En poursuivant les recherches, un tout autre inventaire est apparu : celui d’un marquis, qui disposait d’un château vers Vienne. Claude de Costaing, marquis de Pusignan, bataille sous les ordres de Louis XIV. Autour de 1650, son (gros) patrimoine est décrit sur des centaines de pages. Tout y passe, de la cuisine à la muraille du château en passant par l’état du plancher. Et là-dedans, on trouve différents lits. Cet inventaire décrit aussi précisément les cheminées, l’autre seule alliée des humains pour faire face au froid. Celle-ci est de pierre blanche, avec corniche dont le « cadre d’architecture est presque ruiné ».

Plus loin, l’huissier se trouve dans la cuisine. Extrait : « Pièce 29 : un vieux coffre de bois de noyer refermé par des clés, un bois de lit à colonnes rondes sur fond de sapin sur lequel se retrouve un matelas, une paillasse deux draps une couverture de catalogne blanche. Deux draps tous deux vieux et usés. Un crochet pour pendre de la viande. » Cette drôle d’énumération rappelle que le concept de chambre n’existe pas depuis très longtemps. Souvent, jusqu’au XVIIIe siècle, le lit est dans la cuisine : à l’Albenc, le lit est présent dans la cuisine dans la moitié des maisons inventoriées.

Pour en revenir au marquis, dans les dizaines de pages qui s’égrènent, il y a plein d’autres lits, un en bois de noyer à compartiment avec à côté une « cheminée faite de pierre de taille de molasse ». Plus loin, il y a un chalit toujours en bois de noyer (soit le cadran du lit, sans le matelas, composé, toujours selon Wikipedia « d’un chevet à sa tête, de battants sur les côtés et d’un pied de lit »). Au-dessus, une paillasse et deux matelas, un traversin de volume, une couverture de catalogne blanche et usée, et deux rideaux au ciel large et rouge. Il y a encore un autre chalit avec des colonnes rondes, une paillasse, un matelas, un traversin et une couverture de catalogne, « son ciel en grosse toile est usé à différents endroits. » Un très riche homme, le marquis. N’empêche qu’il n’a toujours pas de coussins…

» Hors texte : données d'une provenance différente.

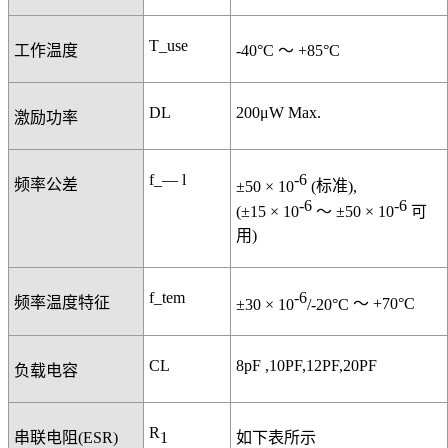
T_use
工作温度
-40°C
～
+85°C
DL
200μW Max.
激励功率
f_— l
-6
频率公差
±50 × 10
(
标准
),
-6
-6
(±15 × 10
～
±50 × 10
可
用
)
f_tem
-6
频率温度特征
±30 × 10
/-20°C
～
+70°C
CL
8pF ,10PF,12PF,20PF
负载电容
R
1
串联电阻
(ESR)
如下表所示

Et puis, il y a l’inventaire de 1800 d’Angélique de Beauregard qui habite rue Jean-Jacques-Rousseau à Grenoble. L’huissier détaille outre « un chandelier en médiocre état et un miroir à cadre doré », un lit. Il est en bois de noyer (encore), doté d’une tenture en laine verte. C’est un lit à la duchesse. C’est la classe à cette époque, parce qu’il permet de garder plusieurs choses. Il est surmonté de draps de mêmes dimensions que le lit, accrochés au plafond. On peut aussi mettre des rideaux, protégeant ainsi l’intimité du couple. « Le besoin d’intimité est en constante évolution et le lit est symbole de protection contre la froideur des hivers, mais il représente également l’espace d’intimité du couple », explique encore Joanna Pohren. Et pourquoi le vert ? Parce que c’est le « symbole de fécondité et de joie, elle s’installe sur les lits et montre la recherche d’une intimité plus grande », poursuit l’étudiante. Ce ne sera que plus tard, au XIXe siècle, que la pièce « chambre » apparaît et se privatise. Les pièces de la maison se spécialisent, sous des influences diverses (parce qu’il y a plus de place et de confort, et que le chauffage est meilleur).

Le poêle apparaît, et avec lui, un nouveau confort. C’est avec ces conditions matérielles que nos grands parents ont vécu : chez ma grand-mère campagnarde, par exemple, le lit était dans une chambre, avec un petit poêle. Il est sans colonne, avec pied et tête de lit. Il y a un sommier, un matelas, un traversin, une couette, un édredon en plume. Et plein de coussins. De temps en temps, une brique chauffée sur le poêle réchauffait le lit. Il devait faire 10 ou 12 degrés dans la chambre, mais même moi gamin, je n’en souffrais pas.